Location of Majorca in the Balearic Islands
Location Palma Nova, Spain
Date 30 July 2009
13:50pm (UTC+2)
Target Guardia Civil barracks
Attack type Limpet bomb
Death(s) 2
Perpetrator(s) ETA
Number of participant(s) 2

The 2009 Palma Nova bombing occurred on July 30, 2009,[1] in which two Civil Guards, Diego Salvá Lezaún and Carlos Sáenz de Tejada, were killed after a car bomb, placed under their Nissan Patrol car, exploded outside the barracks of the Guarda Civil in Palma Nova, 500 meters from the busy Son Matias beach in Palma Nova, Majorca, Spain.[2][3] On 9 August 2009, in a statement sent to the Basque newspaper, Gara, the Basque separatist group Euskadi Ta Askatasuna (ETA) admitted responsibility.[4]

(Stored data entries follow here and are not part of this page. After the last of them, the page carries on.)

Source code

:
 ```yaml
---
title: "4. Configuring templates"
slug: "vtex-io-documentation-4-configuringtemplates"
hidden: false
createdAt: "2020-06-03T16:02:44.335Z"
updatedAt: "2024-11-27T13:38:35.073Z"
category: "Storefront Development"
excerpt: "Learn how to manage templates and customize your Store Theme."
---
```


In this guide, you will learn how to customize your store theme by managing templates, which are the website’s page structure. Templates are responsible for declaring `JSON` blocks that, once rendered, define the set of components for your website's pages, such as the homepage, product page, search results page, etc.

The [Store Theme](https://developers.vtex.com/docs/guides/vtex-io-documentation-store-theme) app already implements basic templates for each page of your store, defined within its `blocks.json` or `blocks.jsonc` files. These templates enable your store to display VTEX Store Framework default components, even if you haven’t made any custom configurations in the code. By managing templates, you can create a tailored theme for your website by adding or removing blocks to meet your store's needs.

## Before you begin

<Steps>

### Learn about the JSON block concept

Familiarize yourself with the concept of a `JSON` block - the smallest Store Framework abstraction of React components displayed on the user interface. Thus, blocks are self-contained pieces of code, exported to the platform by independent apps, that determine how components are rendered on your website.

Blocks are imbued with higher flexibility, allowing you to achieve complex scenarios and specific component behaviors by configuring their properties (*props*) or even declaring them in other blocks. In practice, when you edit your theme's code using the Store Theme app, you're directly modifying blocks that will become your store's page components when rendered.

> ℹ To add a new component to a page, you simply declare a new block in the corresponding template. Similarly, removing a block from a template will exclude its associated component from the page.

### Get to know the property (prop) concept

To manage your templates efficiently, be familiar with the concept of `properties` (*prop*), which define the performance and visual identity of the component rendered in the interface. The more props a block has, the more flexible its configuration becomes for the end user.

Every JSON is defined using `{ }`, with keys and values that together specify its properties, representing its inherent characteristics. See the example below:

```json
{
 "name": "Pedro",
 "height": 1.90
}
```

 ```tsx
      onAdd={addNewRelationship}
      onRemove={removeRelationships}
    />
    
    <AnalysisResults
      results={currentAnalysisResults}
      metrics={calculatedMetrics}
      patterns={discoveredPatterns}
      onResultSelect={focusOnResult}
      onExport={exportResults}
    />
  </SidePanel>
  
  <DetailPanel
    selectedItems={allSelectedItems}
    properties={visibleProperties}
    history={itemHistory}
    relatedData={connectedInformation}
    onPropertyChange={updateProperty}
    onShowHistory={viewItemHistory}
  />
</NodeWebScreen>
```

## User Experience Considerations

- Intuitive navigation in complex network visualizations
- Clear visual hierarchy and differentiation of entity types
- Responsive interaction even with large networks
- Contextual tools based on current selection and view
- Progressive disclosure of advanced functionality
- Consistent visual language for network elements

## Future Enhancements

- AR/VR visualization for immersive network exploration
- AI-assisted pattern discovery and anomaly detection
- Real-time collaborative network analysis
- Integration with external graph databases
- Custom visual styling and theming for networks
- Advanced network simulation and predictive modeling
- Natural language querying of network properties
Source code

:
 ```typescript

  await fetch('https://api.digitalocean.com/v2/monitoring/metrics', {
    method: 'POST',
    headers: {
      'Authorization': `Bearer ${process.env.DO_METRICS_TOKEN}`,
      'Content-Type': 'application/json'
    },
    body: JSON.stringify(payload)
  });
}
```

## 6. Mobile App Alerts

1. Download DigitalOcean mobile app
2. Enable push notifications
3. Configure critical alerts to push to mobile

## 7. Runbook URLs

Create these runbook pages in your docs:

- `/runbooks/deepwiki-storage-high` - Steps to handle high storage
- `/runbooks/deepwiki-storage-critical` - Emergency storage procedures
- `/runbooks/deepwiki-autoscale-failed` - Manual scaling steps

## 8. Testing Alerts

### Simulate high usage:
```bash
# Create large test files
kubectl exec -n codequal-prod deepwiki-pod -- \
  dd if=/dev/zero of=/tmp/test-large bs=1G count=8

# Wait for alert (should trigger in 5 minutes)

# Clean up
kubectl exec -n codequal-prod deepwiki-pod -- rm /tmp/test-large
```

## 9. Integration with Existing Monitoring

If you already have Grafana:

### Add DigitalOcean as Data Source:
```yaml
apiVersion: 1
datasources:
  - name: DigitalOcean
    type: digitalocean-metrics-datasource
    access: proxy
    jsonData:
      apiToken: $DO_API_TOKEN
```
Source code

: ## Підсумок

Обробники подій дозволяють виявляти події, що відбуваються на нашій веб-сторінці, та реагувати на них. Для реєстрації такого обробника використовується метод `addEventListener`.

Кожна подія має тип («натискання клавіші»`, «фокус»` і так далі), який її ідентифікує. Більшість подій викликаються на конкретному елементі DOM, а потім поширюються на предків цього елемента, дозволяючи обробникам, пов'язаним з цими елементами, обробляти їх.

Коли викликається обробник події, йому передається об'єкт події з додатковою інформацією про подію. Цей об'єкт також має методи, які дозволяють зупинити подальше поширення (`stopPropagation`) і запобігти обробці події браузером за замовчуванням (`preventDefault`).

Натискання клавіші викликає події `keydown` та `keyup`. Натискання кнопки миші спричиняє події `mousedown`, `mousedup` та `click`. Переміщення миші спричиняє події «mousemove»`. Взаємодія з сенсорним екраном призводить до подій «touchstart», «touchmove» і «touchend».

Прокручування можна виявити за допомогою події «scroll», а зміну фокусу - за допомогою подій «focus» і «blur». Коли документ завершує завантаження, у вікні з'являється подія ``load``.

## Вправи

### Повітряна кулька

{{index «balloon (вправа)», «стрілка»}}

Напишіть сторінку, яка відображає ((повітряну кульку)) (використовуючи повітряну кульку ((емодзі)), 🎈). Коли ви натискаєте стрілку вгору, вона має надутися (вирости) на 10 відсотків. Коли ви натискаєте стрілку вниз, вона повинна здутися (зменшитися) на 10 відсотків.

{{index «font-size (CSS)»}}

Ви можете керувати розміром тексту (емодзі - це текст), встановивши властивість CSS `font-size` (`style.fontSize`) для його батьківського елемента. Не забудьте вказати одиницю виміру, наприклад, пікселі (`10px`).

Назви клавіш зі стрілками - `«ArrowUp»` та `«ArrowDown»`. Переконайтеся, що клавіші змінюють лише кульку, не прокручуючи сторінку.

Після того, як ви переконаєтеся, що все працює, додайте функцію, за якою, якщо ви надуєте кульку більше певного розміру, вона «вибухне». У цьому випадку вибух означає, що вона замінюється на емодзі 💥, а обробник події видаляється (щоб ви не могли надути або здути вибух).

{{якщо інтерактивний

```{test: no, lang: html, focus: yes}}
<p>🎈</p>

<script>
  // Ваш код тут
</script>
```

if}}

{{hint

The attack was the deadliest ETA attack since December 2007 and was the second bombing in Spanish territory in two days after a similar incident in Burgos in northern Spain the previous day: that attack had not brought about any fatalities.[5]

The Guardia Civil immediately declared lockdown of Majorca, with Palma de Mallorca Airport and all ports closed in order to contain the perpetrators on the island.[6] Checkpoints were set up across the island and Palma de Mallorca Airport and all ports were temporarily closed.

Shortly before 8:00pm the Guardia Civil's Explosive Ordnance Disposal team (TEDAX) caried out a controlled explosion on another bomb, found underneath another Nissan Patrol vehicle, near the old barracks of Miquel del Sants Oliver.

The Spanish Government have issued a warning to tourists to be cautious whilst travelling around Palma and surrounding areas. Majorca's largest tourist attraction is the city of Magaluf which many young tourists visit, extra precautions have been put into place as there is speculation that a bombing in this area will take place.

Reactions

Alfredo Pérez Rubalcaba, the current Spanish Interior Minister, said, "We have always known that [ETA] are murderers and savages ... this does not make them stronger, but it undoubtedly makes them more dangerous." [1]

The Spanish Government released photos of six ETA members that they believe carried out the attack.[7]